Rettig has received plaudits from Democratic lawmakers under President Joe Biden’s administration for his outreach and attentiveness to Capitol Hill, but his devotion to Trump has drawn criticism given the IRS’s stated impartiality.
Given that Treasury is in charge of the IRS, the disclosure will also put Steven Mnuchin, the former Trump Treasury Secretary, under additional scrutiny.
According to a statement from Mnuchin’s spokesman to The Post, “with limited exceptions that do not apply,” it is illegal for the secretary of the Treasury to “request, directly or indirectly, any officer or employee of the Internal Revenue Service to conduct or terminate an audit or other investigation of any particular taxpayer concerning the tax liability of such taxpayer.”
In response, Trump stated, “I have no knowledge of this,” and referred to a Justice Department inspector report from 2019 that criticized Comey and McCabe’s prior probe.
The IRS has consistently insisted that there is no political meddling in its auditing procedures.
Comey and McCabe were chosen for the National Research Program, which ordinarily chooses 13,000 individuals and businesses annually from among hundreds of millions of tax returns for the intensive audit program.
Despite being under Rettig’s leadership, McCabe’s audit began several months into the Biden administration.

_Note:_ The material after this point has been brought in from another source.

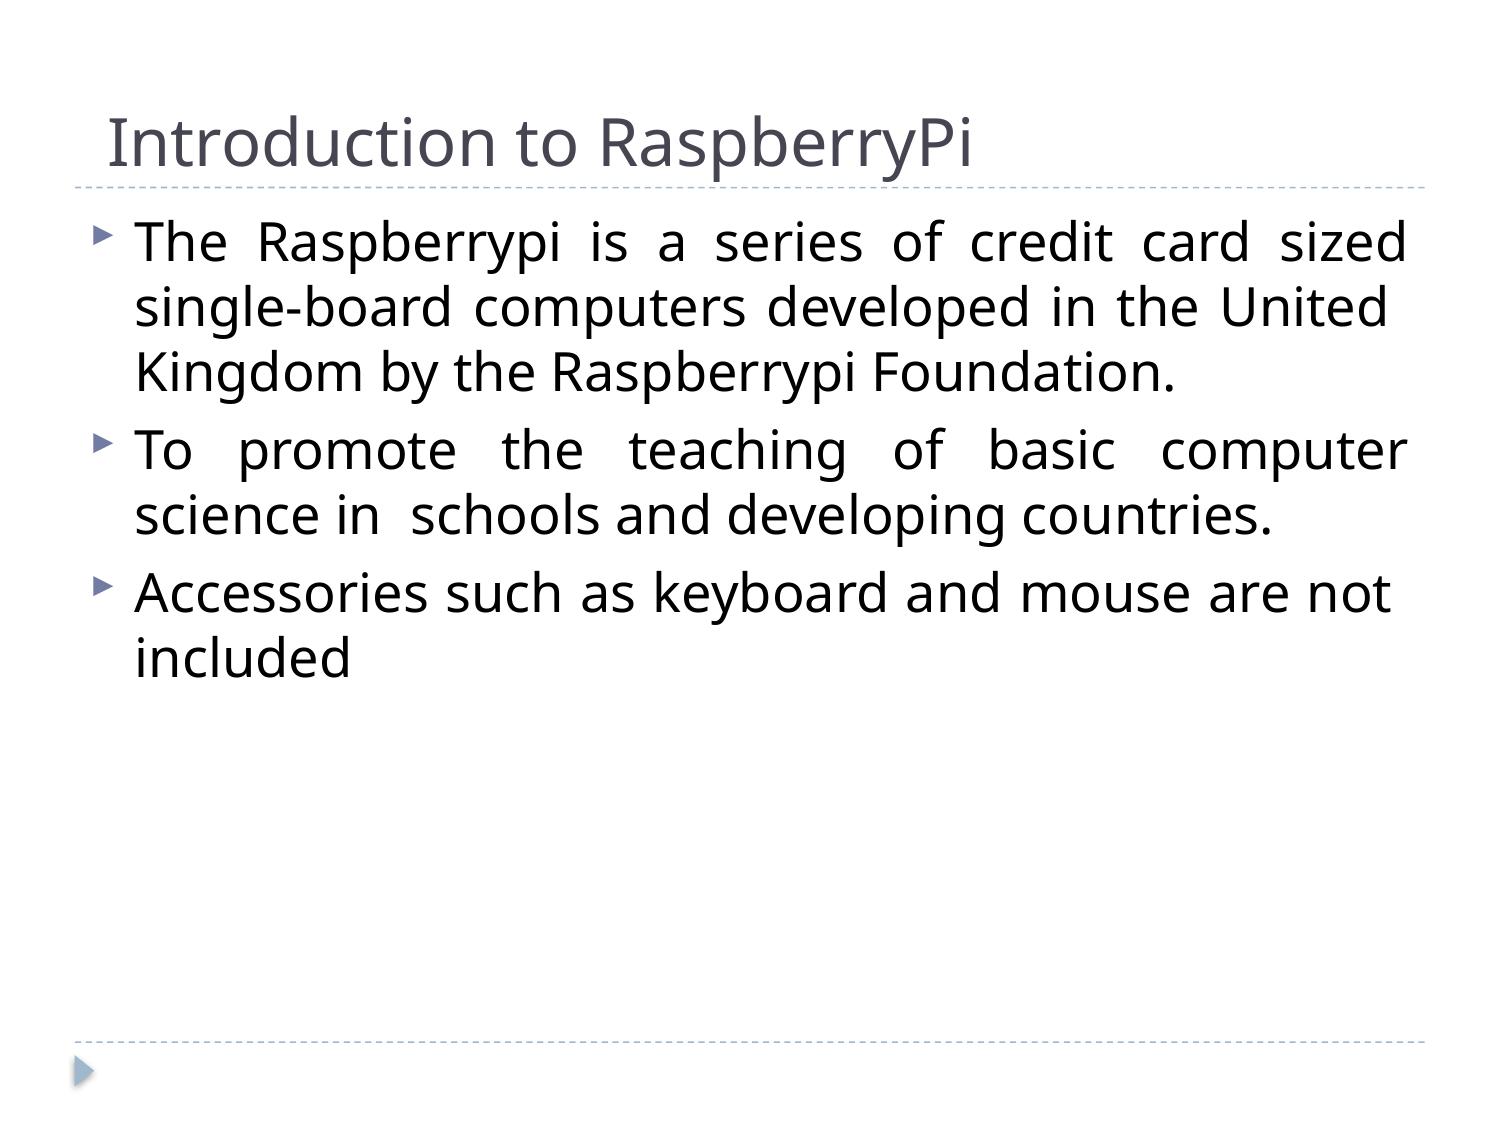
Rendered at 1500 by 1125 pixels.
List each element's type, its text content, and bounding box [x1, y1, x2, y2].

It was mostly about his 2019 tax return.
The Research, Applied Analytics and Statistics Division of the IRS is in charge of the audit program.

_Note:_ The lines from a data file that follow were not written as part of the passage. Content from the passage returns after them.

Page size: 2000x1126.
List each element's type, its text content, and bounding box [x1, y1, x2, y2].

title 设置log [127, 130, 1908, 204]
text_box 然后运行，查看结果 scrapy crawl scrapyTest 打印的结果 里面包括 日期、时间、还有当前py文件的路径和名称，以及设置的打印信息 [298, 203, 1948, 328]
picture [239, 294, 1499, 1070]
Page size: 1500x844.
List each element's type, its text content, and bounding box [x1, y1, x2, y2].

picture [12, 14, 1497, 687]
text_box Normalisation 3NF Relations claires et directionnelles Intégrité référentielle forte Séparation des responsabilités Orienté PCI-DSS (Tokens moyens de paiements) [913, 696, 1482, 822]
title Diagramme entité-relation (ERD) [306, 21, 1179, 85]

According to John Koskinen, who served as IRS commissioner under the Obama administration and at the start of the Trump administration, a group of career employees, including statisticians and data scientists, run a computer program that randomly selects taxpayers across the income spectrum to determine compliance levels with the country’s tax codes.

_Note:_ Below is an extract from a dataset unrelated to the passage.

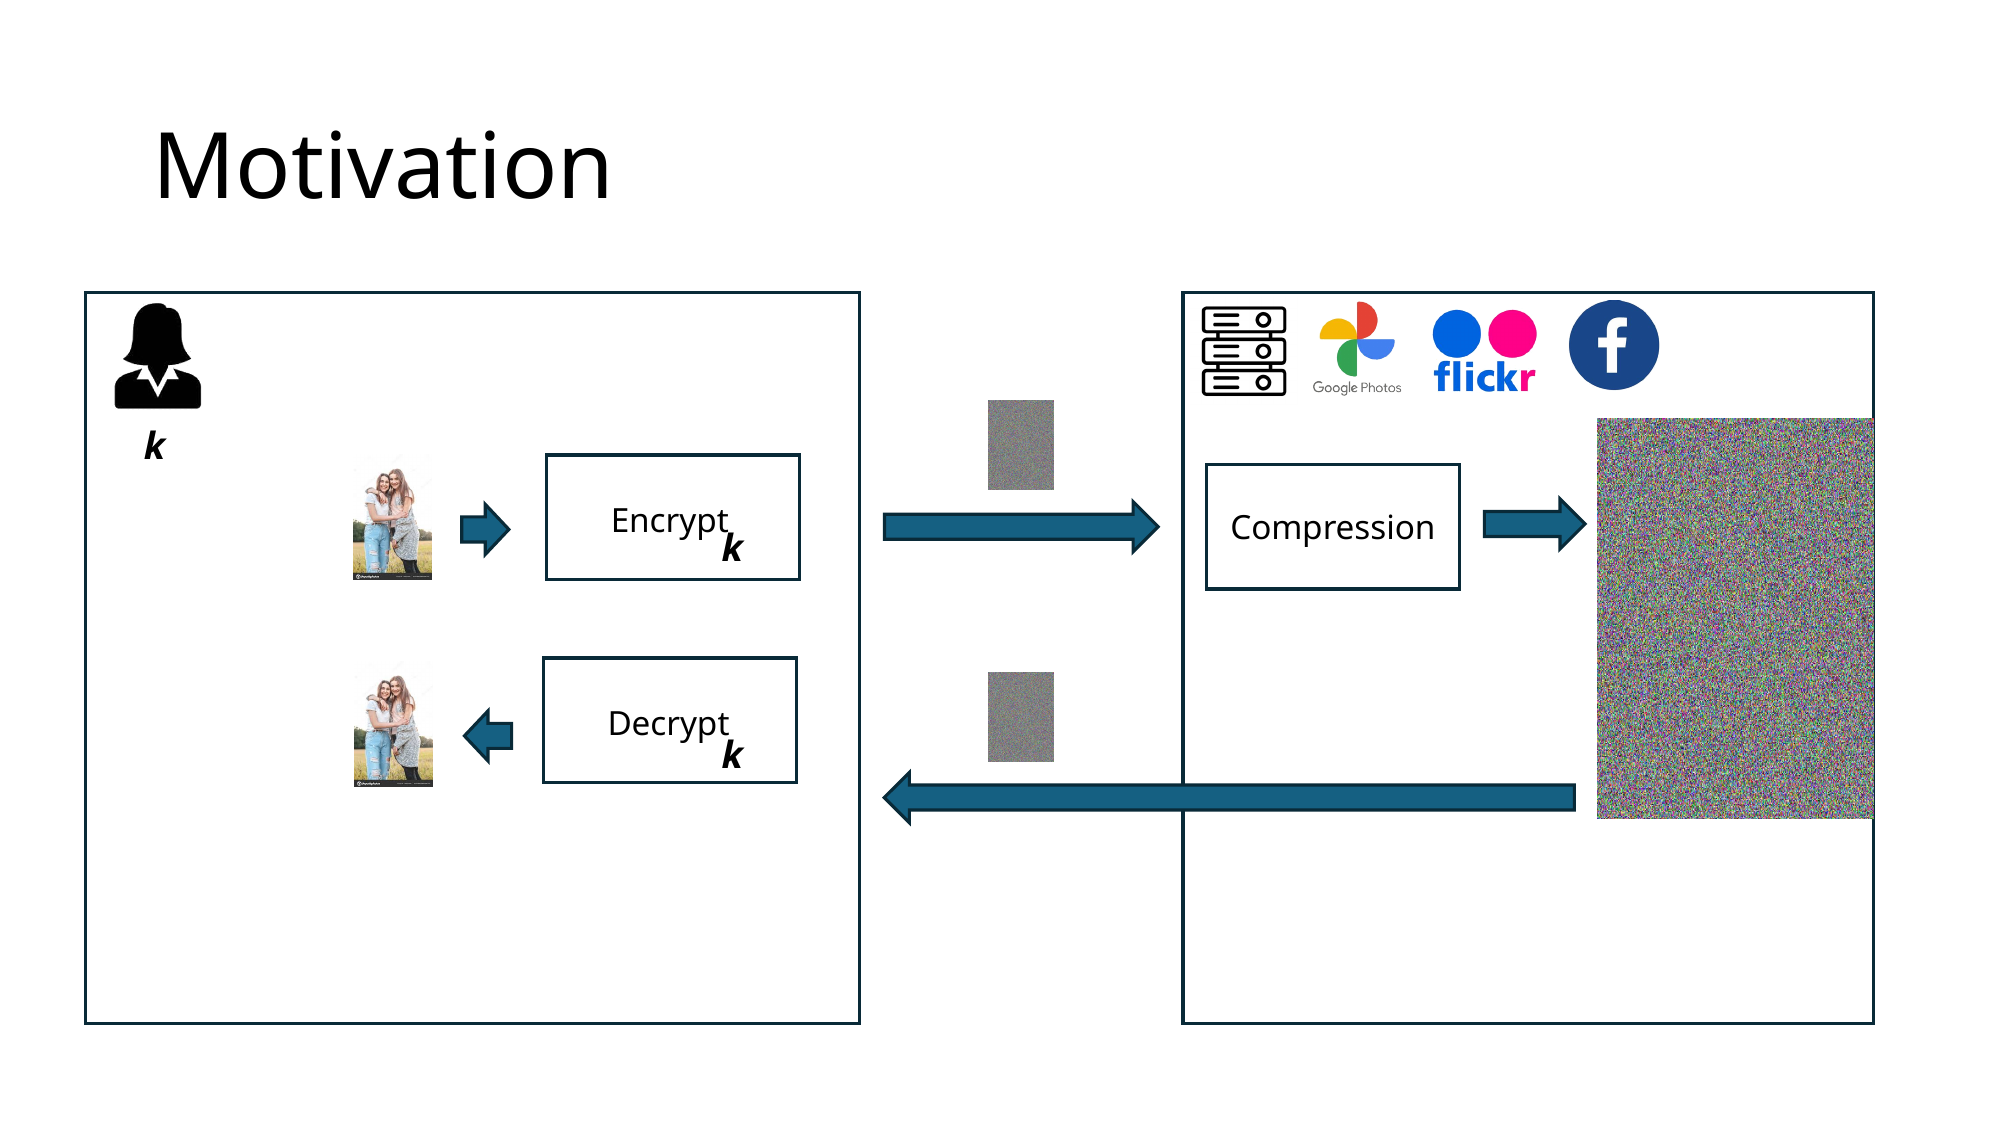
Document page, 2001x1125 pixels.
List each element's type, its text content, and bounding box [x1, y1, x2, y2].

According to Koskinen, the names selected in that lottery are then sent to the IRS division in charge of audits.
Rettig submitted the matter to the inspector general for review when specifics of the Times’ reporting became public, according to a statement from IRS spokeswoman Jodie Reynolds.
She said that the IRS was forbidden from commenting on specific taxpayer situations and called it “ludicrous and incorrect” to claim that senior IRS officials had somehow singled out certain people for National Research Program audits.
Read more:-
- Editorial: Two ‘random’ Irs Audits Miraculously Choose to Focus on Two Prominent Trump Foes
- IRS Requests That a US Treasury Watchdog Look Into Audits of Former FBI Agents
- As Canon City School District Considers Selling Property, the Future of Four Mile Community Center Is Uncertain
Individual audits and taxpayer cases are handled by career civil officials; Commissioner Rettig is not involved in any of them. In either administration, he has never discussed IRS enforcement or individual taxpayer issues in his capacity as IRS Commissioner with the White House.
From top to bottom, he has been dedicated to administering the IRS in an impartial, fair manner, Reynolds said.
Given that political intervention is punishable by law on the federal level, former IRS employees voiced their surprise that there might have been political interference in the audit program.
Without the assistance of professional personnel, Rettig could not have authorized or carried out the audit, according to Mark Everson, a former commissioner of the service under the George W. Bush administration.